=== Source data ===
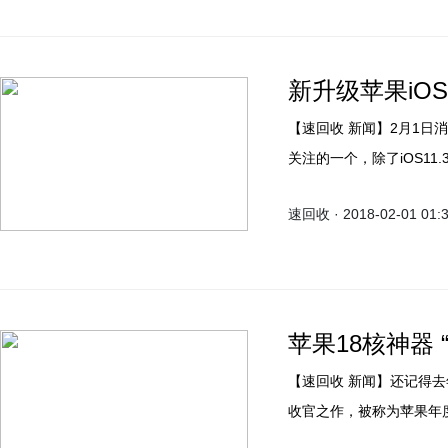
新升级苹果iOS 
【速回收 新闻】2月1日消息，苹果将要推送的iOS 11.3成为了iOS11众版本中最受
关注的一个，除了iOS11
Face ID。
速回收 · 2018-02-01 01:
苹果18核神器
【速回收 新闻】还记得去年
收官之作，被称为苹果年度
已经开始发货，但不知适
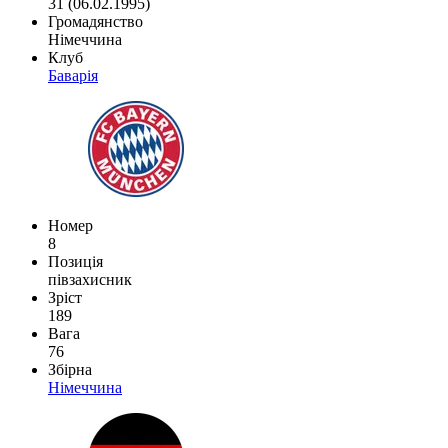
31 (06.02.1995)
Громадянство
Німеччина
Клуб
Баварія
Номер
8
Позиція
півзахисник
Зріст
189
Вага
76
Збірна
Німеччина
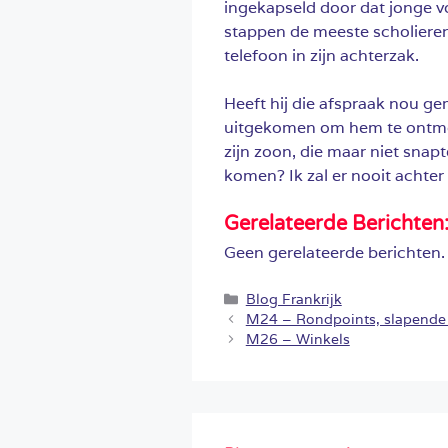
ingekapseld door dat jonge vo
stappen de meeste scholieren 
telefoon in zijn achterzak.
Heeft hij die afspraak nou ge
uitgekomen om hem te ontmoe
zijn zoon, die maar niet snap
komen? Ik zal er nooit acht
Gerelateerde Berichten
Geen gerelateerde berichten.
Categorieën
Blog Frankrijk
M24 – Rondpoints, slapende 
M26 – Winkels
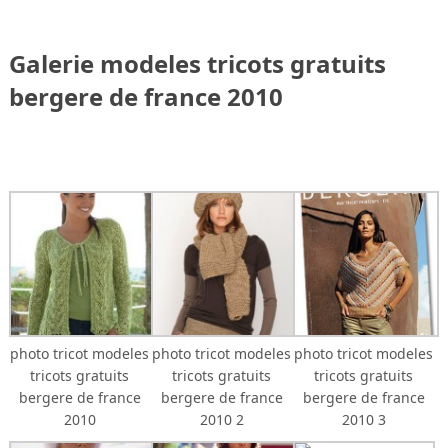
Galerie modeles tricots gratuits
bergere de france 2010
photo tricot modeles
photo tricot modeles
photo tricot modeles
tricots gratuits
tricots gratuits
tricots gratuits
bergere de france
bergere de france
bergere de france
2010
2010 2
2010 3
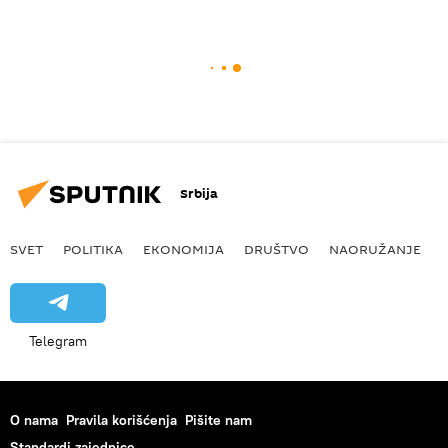
Srbija
SVET
POLITIKA
EKONOMIJA
DRUŠTVO
NAORUŽANJE
Telegram
O nama
Pravila korišćenja
Pišite nam
Standardi zajednice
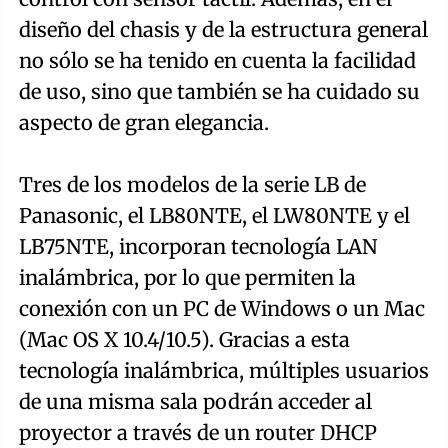
diseño del chasis y de la estructura general
no sólo se ha tenido en cuenta la facilidad
de uso, sino que también se ha cuidado su
aspecto de gran elegancia.
Tres de los modelos de la serie LB de
Panasonic, el LB80NTE, el LW80NTE y el
LB75NTE, incorporan tecnología LAN
inalámbrica, por lo que permiten la
conexión con un PC de Windows o un Mac
(Mac OS X 10.4/10.5). Gracias a esta
tecnología inalámbrica, múltiples usuarios
de una misma sala podrán acceder al
proyector a través de un router DHCP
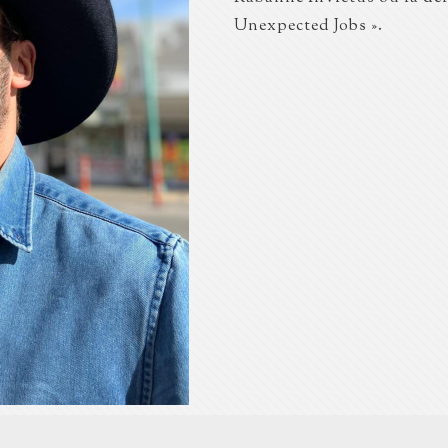
Unexpected Jobs ».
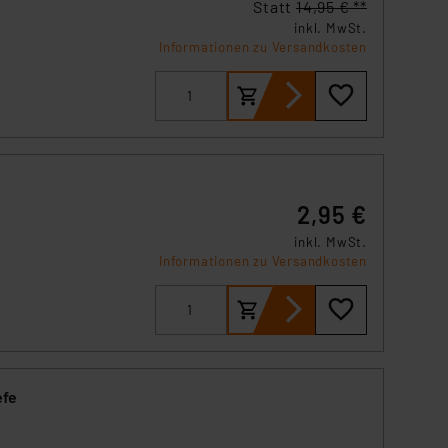
Statt
14,95 € **
inkl. MwSt.
Informationen zu Versandkosten
atur
2,95 €
inkl. MwSt.
Informationen zu Versandkosten
efe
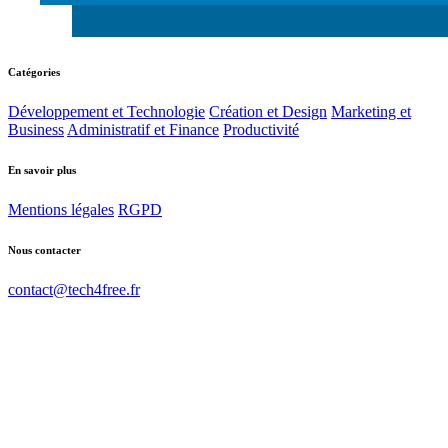
Catégories
Développement et Technologie
Création et Design
Marketing et
Business
Administratif et Finance
Productivité
En savoir plus
Mentions légales
RGPD
Nous contacter
contact@tech4free.fr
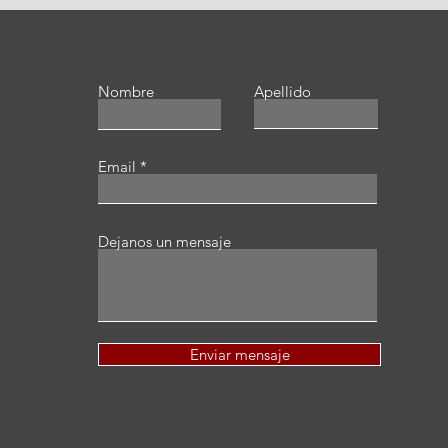
Nombre
Apellido
Email
Dejanos un mensaje
Enviar mensaje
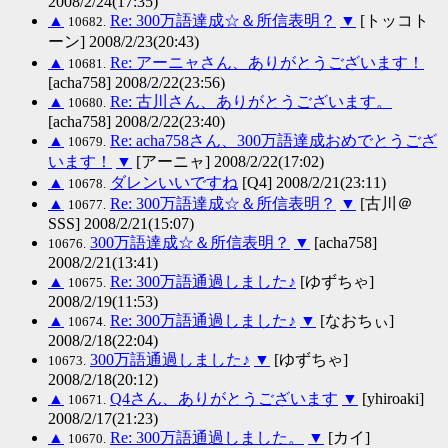
2008/2/24(17:35)
▲
Re: 300万語達成☆＆所信表明？
▼
[トッコト
10682.
ーン] 2008/2/23(20:43)
▲
Re: アーニャさん、ありがとうございます！
10681.
[acha758] 2008/2/22(23:56)
▲
Re: 古川さん、ありがとうございます。
10680.
[acha758] 2008/2/22(23:40)
▲
Re: acha758さん、300万語達成おめでとうござ
10679.
います！
▼
[アーニャ] 2008/2/22(17:02)
▲
ダレンいいですね
[Q4] 2008/2/21(23:11)
10678.
▲
Re: 300万語達成☆＆所信表明？
▼
[古川＠
10677.
SSS] 2008/2/21(15:07)
300万語達成☆＆所信表明？
▼
[acha758]
10676.
2008/2/21(13:41)
▲
Re: 300万語通過しました♪
[ゆずちゃ]
10675.
2008/2/19(11:53)
▲
Re: 300万語通過しました♪
▼
[なおちぃ]
10674.
2008/2/18(22:04)
300万語通過しました♪
▼
[ゆずちゃ]
10673.
2008/2/18(20:12)
▲
Q4さん、ありがとうございます
▼
[yhiroaki]
10671.
2008/2/17(21:23)
▲
Re: 300万語通過しました。
▼
[カイ]
10670.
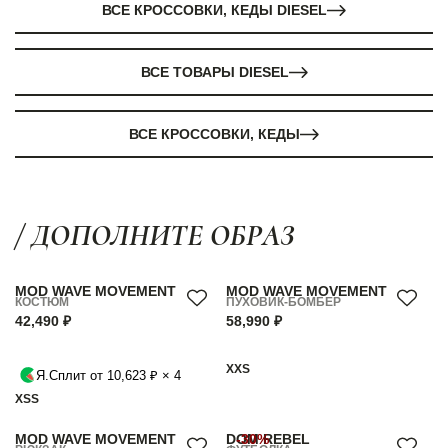
ВСЕ КРОССОВКИ, КЕДЫ DIESEL
ВСЕ ТОВАРЫ DIESEL
ВСЕ КРОССОВКИ, КЕДЫ
/ ДОПОЛНИТЕ ОБРАЗ
MOD WAVE MOVEMENT
MOD WAVE MOVEMENT
КОСТЮМ
ПУХОВИК-БОМБЕР
42,490 ₽
58,990 ₽
XXS
Я.Сплит от 10,623 ₽ × 4
XS
S
MOD WAVE MOVEMENT
DOM REBEL
-30%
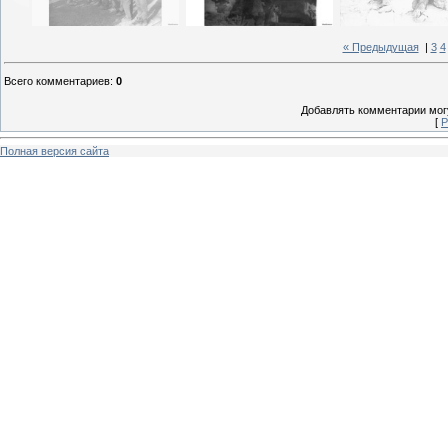
« Предыдущая
|
3
4
Всего комментариев
:
0
Добавлять комментарии могу
[
Р
Полная версия сайта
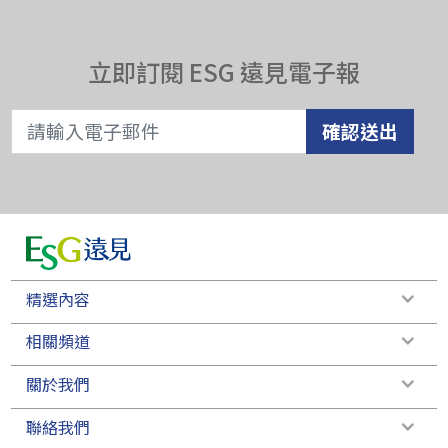
立即訂閱 ESG 遠見電子報
確認送出
精選內容
相關頻道
關於我們
聯絡我們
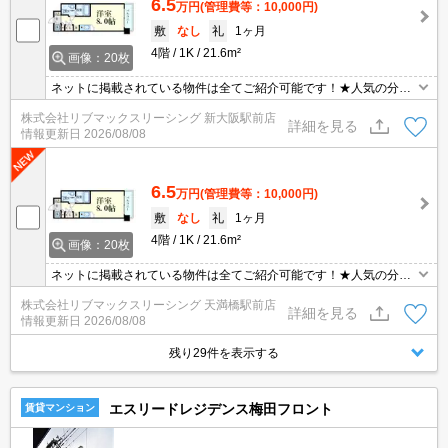
6.5
万円
(管理費等：10,000円)
敷
なし
礼
1ヶ月
4階
1K
21.6m²
画像：20枚
ネットに掲載されている物件は全てご紹介可能です！★人気の分譲
型マンション★インターネット無料★初期費用クレジット決済可能
株式会社リブマックスリーシング 新大阪駅前店
★弊社は天満橋駅前店、新大阪駅前店、梅田店、江坂店、四ツ橋店
詳細を見る
情報更新日
2026/08/08
ご希望の店舗でご対応可能です★女性スタッフ・ベテランスタッフ
在籍★内見代行・写真撮影/動画撮影/WEB契約等来店不要でご契約
可能です。
6.5
万円
(管理費等：10,000円)
敷
なし
礼
1ヶ月
4階
1K
21.6m²
画像：20枚
ネットに掲載されている物件は全てご紹介可能です！★人気の分譲
型マンション★インターネット無料★初期費用クレジット決済可能
株式会社リブマックスリーシング 天満橋駅前店
★弊社は天満橋駅前店、新大阪駅前店、梅田店、江坂店、四ツ橋店
詳細を見る
情報更新日
2026/08/08
ご希望の店舗でご対応可能です★女性スタッフ・ベテランスタッフ
在籍★内見代行・写真撮影/動画撮影/WEB契約等来店不要でご契約
残り29件を表示する
可能です。
エスリードレジデンス梅田フロント
賃貸マンション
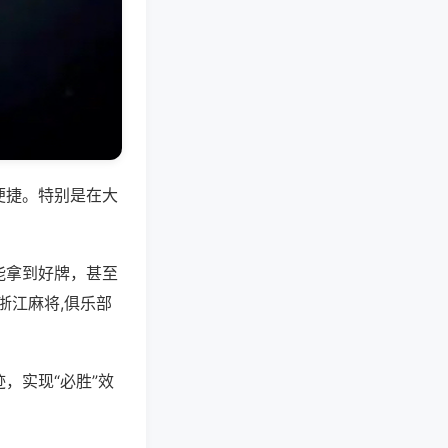
便捷。特别是在大
能拿到好牌，甚至
浙江麻将,俱乐部
，实现“必胜”效
。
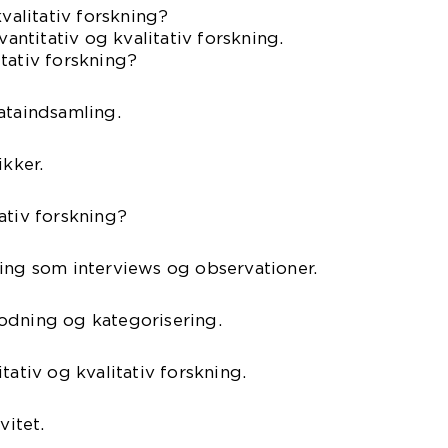
kvalitativ forskning?
vantitativ og kvalitativ forskning.
tativ forskning?
ataindsamling.
ikker.
ativ forskning?
ing som interviews og observationer.
odning og kategorisering.
tativ og kvalitativ forskning.
vitet.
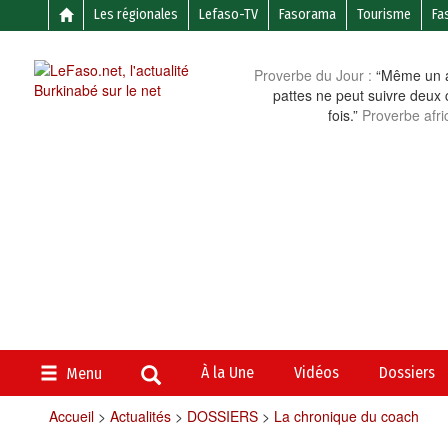
Les régionales
Lefaso-TV
Fasorama
Tourisme
Fa
Proverbe du Jour :
“Même un a
pattes ne peut suivre deux 
fois.”
Proverbe afri
À la Une
Vidéos
Dossiers
Menu
Accueil
>
Actualités
>
DOSSIERS
>
La chronique du coach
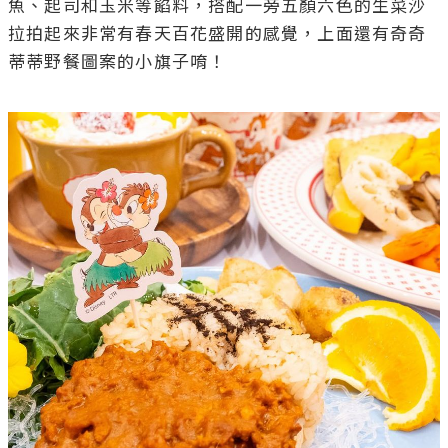
魚、起司和玉米等餡料，搭配一旁五顏六色的生菜沙
拉拍起來非常有春天百花盛開的感覺，上面還有奇奇
蒂蒂野餐圖案的小旗子唷！
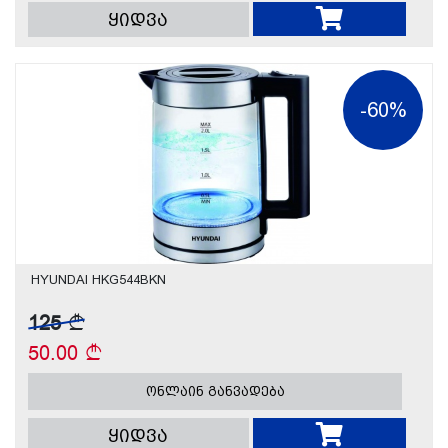
ყიდვა
-60%
HYUNDAI HKG544BKN
125
50.00
ონლაინ განვადება
ყიდვა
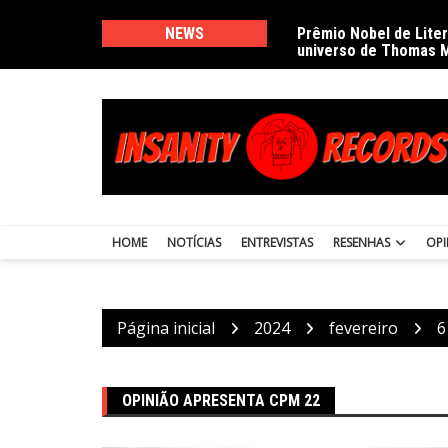
Ir
para
NEWS
Prêmio Nobel de Lite
universo de Thomas 
o
conteúdo
HOME
NOTÍCIAS
ENTREVISTAS
RESENHAS
OPI
Página inicial
2024
fevereiro
6
OPINIÃO APRESENTA CPM 22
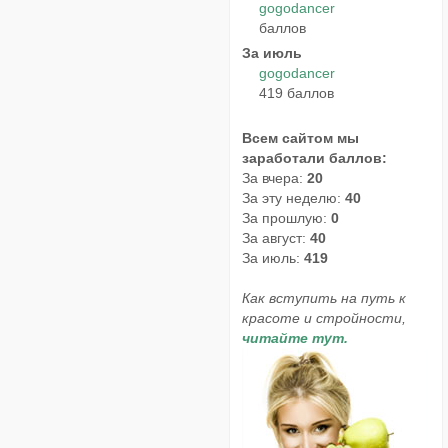
gogodancer
баллов
За июль
gogodancer
419 баллов
Всем сайтом мы
заработали баллов:
За вчера:
20
За эту неделю:
40
За прошлую:
0
За август:
40
За июль:
419
Как вступить на путь к
красоте и стройности,
читайте тут.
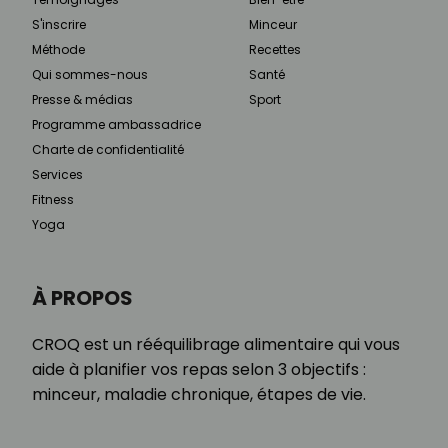
S'inscrire
Minceur
Méthode
Recettes
Qui sommes-nous
Santé
Presse & médias
Sport
Programme ambassadrice
Charte de confidentialité
Services
Fitness
Yoga
À PROPOS
CROQ est un rééquilibrage alimentaire qui vous
aide à planifier vos repas selon 3 objectifs :
minceur, maladie chronique, étapes de vie.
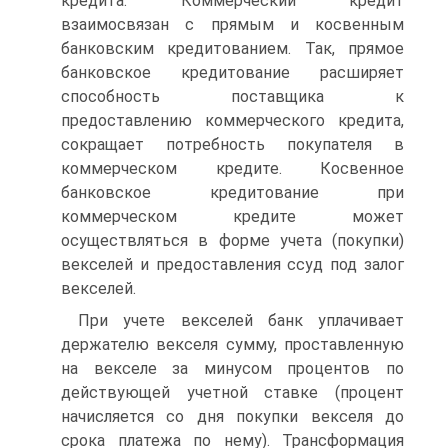
кредита. Коммерческий кредит
взаимосвязан с прямым и косвенным
банковским кредитованием. Так, прямое
банковское кредитование расширяет
способность поставщика к
предоставлению коммерческого кредита,
сокращает потребность покупателя в
коммерческом кредите. Косвенное
банковское кредитование при
коммерческом кредите может
осуществляться в форме учета (покупки)
векселей и предоставления ссуд под залог
векселей.
При учете векселей банк уплачивает
держателю векселя сумму, проставленную
на векселе за минусом процентов по
действующей учетной ставке (процент
начисляется со дня покупки векселя до
срока платежа по нему). Трансформация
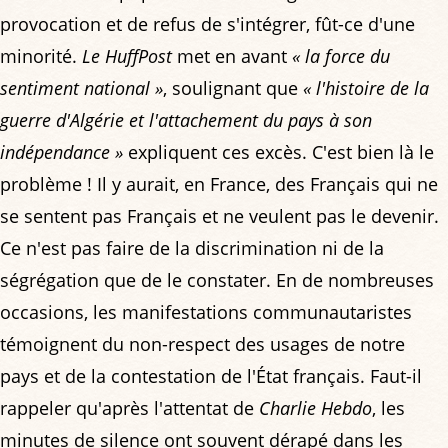
provocation et de refus de s'intégrer, fût-ce d'une
minorité.
Le HuffPost
met en avant
« la force du
sentiment national »
, soulignant que
« l'histoire de la
guerre d'Algérie et l'attachement du pays à son
indépendance »
expliquent ces excès. C'est bien là le
problème ! Il y aurait, en France, des Français qui ne
se sentent pas Français et ne veulent pas le devenir.
Ce n'est pas faire de la discrimination ni de la
ségrégation que de le constater. En de nombreuses
occasions, les manifestations communautaristes
témoignent du non-respect des usages de notre
pays et de la contestation de l'État français. Faut-il
rappeler qu'après l'attentat de
Charlie Hebdo
, les
minutes de silence ont souvent dérapé dans les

=== Your goal ===
Lines of the material above that contain the string "КЕДЫ" must be counted; respond with the total alone.

=== Reply ===
2